Sunday, May 15, 2016

The Raft

The Raft by Fred Strydom
Talos: 5/3/16
eBook review copy; 432 pages
ISBN-13: 9781940456607

The Raft by Fred Strydom is a highly recommended clever postapocalyptic novel.

"The day every person on earth lost his and her memory was not a day at all. It couldn’t be slotted in a schedule or added to a calendar. In people’s minds, there was no actual event - no earthquake, tsunami, or act of terror - and thus whatever had happened could be followed by no period of shock or mourning. There could be no catharsis. Everyone was simply reset to zero. This moment of collective amnesia could not be understood within any context because it was the context itself that had been taken away. There was nothing anyone could do to repair themselves because they didn't know what was broken." (location 1348)
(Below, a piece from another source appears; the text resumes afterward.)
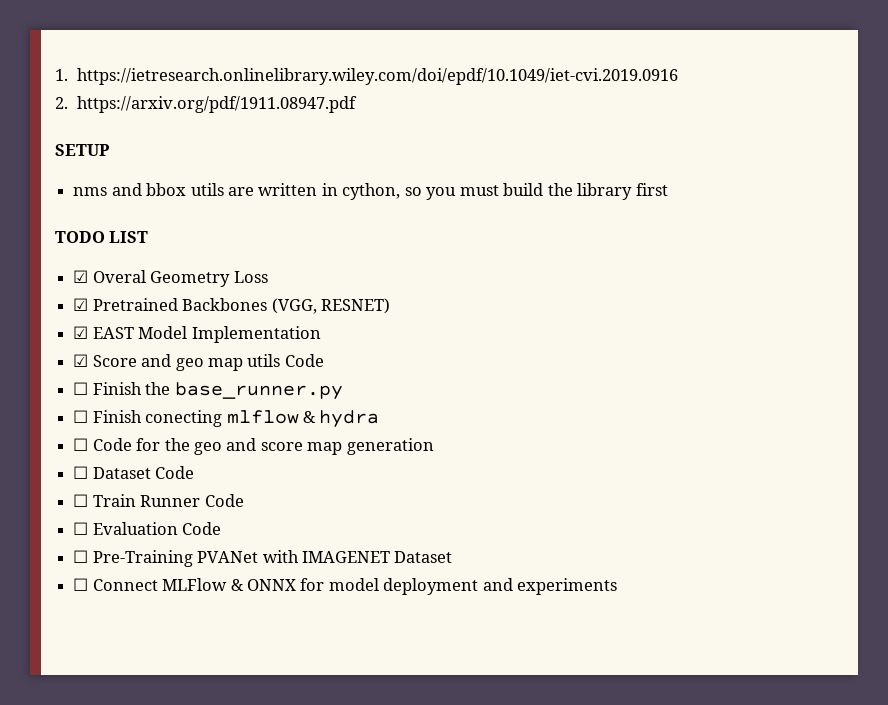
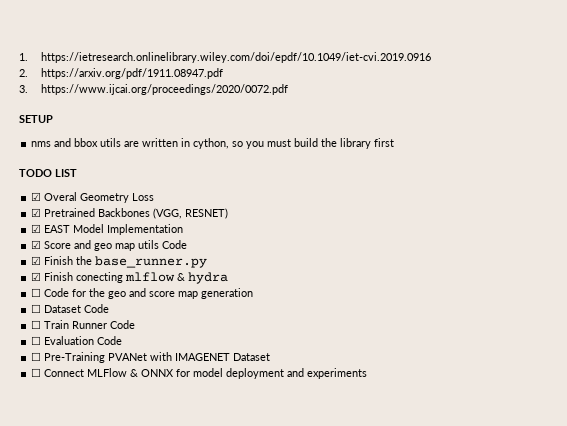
(357, 104) none -> [19,84,288,95] // 3. https://www.ijcai.org/proceedings/2020/0072.pdf
[73,382,89,395] ☐ -> [31,256,42,265] ☑
[73,410,89,423] ☐ -> [31,272,42,281] ☑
On Day Zero civilization collapsed because no one had any memories of relationships, how everything worked. From the confusion and aimlessness left behind a new movement arose, the Renascence. The Renascence collected people and sent them to distant, random collectives/communes. Families were separated because the concept had been lost. There is a mysterious group in charge of the communes who monitors the individuals collected there, and their dreams.

Kayle Jenner is in a commune located on a random beach. The trouble is Kayle remembers his son, Andy. Andy appears in his dreams and Kayle's one goal is to find Andy. But how does one do that when he has no clue as to where Andy has been sent and how to find him in this world without a set frame of reference, where little is understood or remembered. All Kayle knows is that he must escape and find Andy.
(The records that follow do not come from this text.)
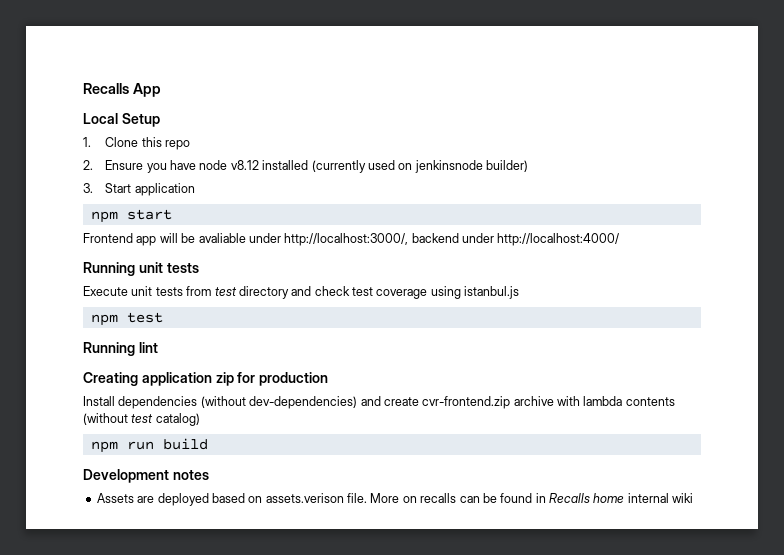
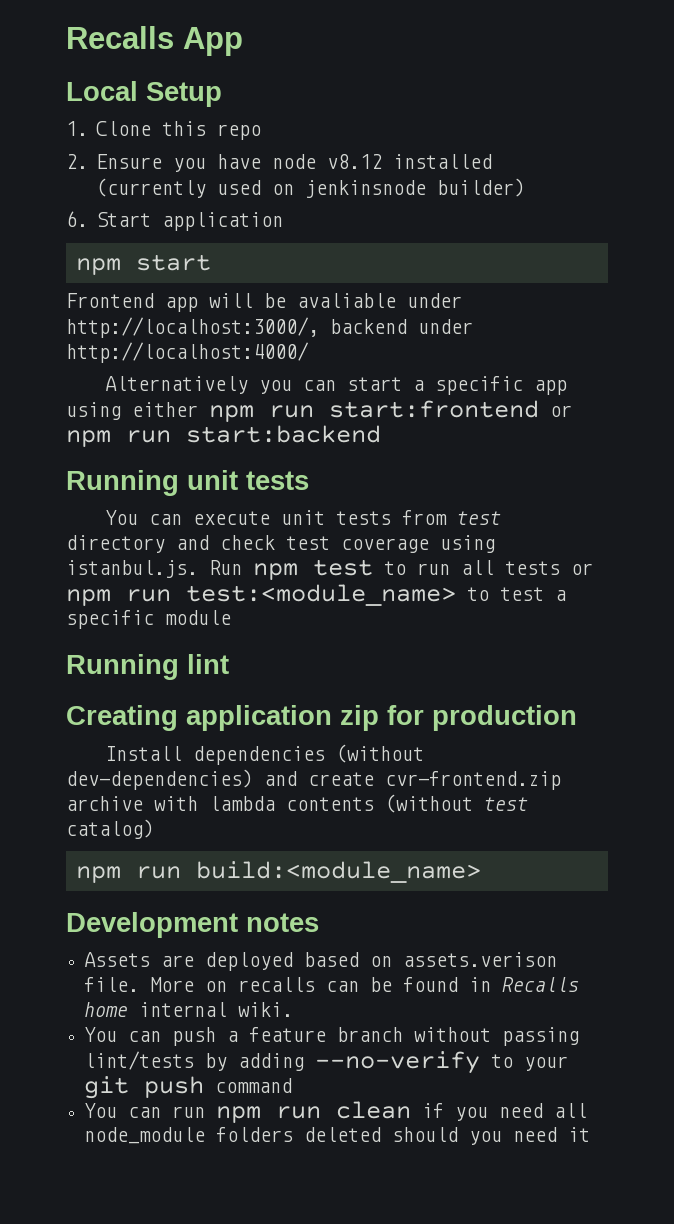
[83,183,93,193] 3. -> [66,211,88,227] 6.
(620, 239) none -> [104,376,567,395] [66,400,572,422] [66,425,381,447] // Alternatively you can start a specific app using either npm run start:frontend or npm run start:backend
[83,286,128,296] Execute -> [104,510,270,525] You can execute
[464,286,520,299] istanbul.js // -> [66,560,242,578] istanbul.js. Run
(163, 317) none -> [384,560,593,575] [66,584,566,606] [66,610,231,629] to run all tests or npm run test:<module_name> to test a specific module
[162,438,208,450] build -> [195,861,481,883] build:<module_name>
[672,493,694,503] wiki -> [238,1002,294,1017] [84,1027,580,1046] [84,1051,569,1074] [84,1076,293,1099] [84,1101,588,1123] [84,1127,591,1145] wiki. // You can push a feature branch without passing lint/tests by adding --no-verify to your git push command // You can run npm run clean if you need all node_module folders deleted should you need it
The characters are well developed - multifaceted and complicated. Due to the nature of Day Zero, the recollection and memories shared by characters may be dreams or real. Characters tell stories/dreams to each other that may have meaning. You can't tell and won't know until later... maybe. It's not a puzzle to be pieced together. It is many puzzles all mixed together without context that must be sorted to come to some semblance of an answer. This is one of those novels that you have to stick with, through everything, even if you feel confused or have many more questions than answers. The ending will be worth staying the course.

Strydom does an excellent job presenting his very complex, carefully plotted debut novel. The writing is incredible - descriptive and thoughtful. I like the advice one reader gave, to be patient while reading The Raft. There is action, but much of it is more cerebral. The ending will have you shocked and then very thoughtful. Some readers might follow my thoughts and say "But, wait, didn't... and what about..."

Disclosure: My Kindle edition was courtesy of Talos for review purposes.